Copy the lines of the markdown below, starting at the line that contains "Before Git, there" and ending at the line that contains "Git adopted a", with both of those lines included.

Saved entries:
----

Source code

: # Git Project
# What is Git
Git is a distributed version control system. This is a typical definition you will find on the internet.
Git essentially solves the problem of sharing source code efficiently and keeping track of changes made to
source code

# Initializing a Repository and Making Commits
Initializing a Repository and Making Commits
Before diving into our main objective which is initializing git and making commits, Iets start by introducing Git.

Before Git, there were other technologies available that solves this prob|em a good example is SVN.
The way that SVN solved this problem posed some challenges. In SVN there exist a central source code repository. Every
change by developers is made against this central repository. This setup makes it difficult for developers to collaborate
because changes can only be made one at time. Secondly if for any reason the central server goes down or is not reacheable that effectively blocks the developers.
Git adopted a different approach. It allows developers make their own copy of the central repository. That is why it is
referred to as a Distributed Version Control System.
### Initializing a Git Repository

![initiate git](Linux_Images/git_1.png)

----

▶ TASK RESULT:
Before Git, there were other technologies available that solves this prob|em a good example is SVN.
The way that SVN solved this problem posed some challenges. In SVN there exist a central source code repository. Every
change by developers is made against this central repository. This setup makes it difficult for developers to collaborate
because changes can only be made one at time. Secondly if for any reason the central server goes down or is not reacheable that effectively blocks the developers.
Git adopted a different approach. It allows developers make their own copy of the central repository. That is why it is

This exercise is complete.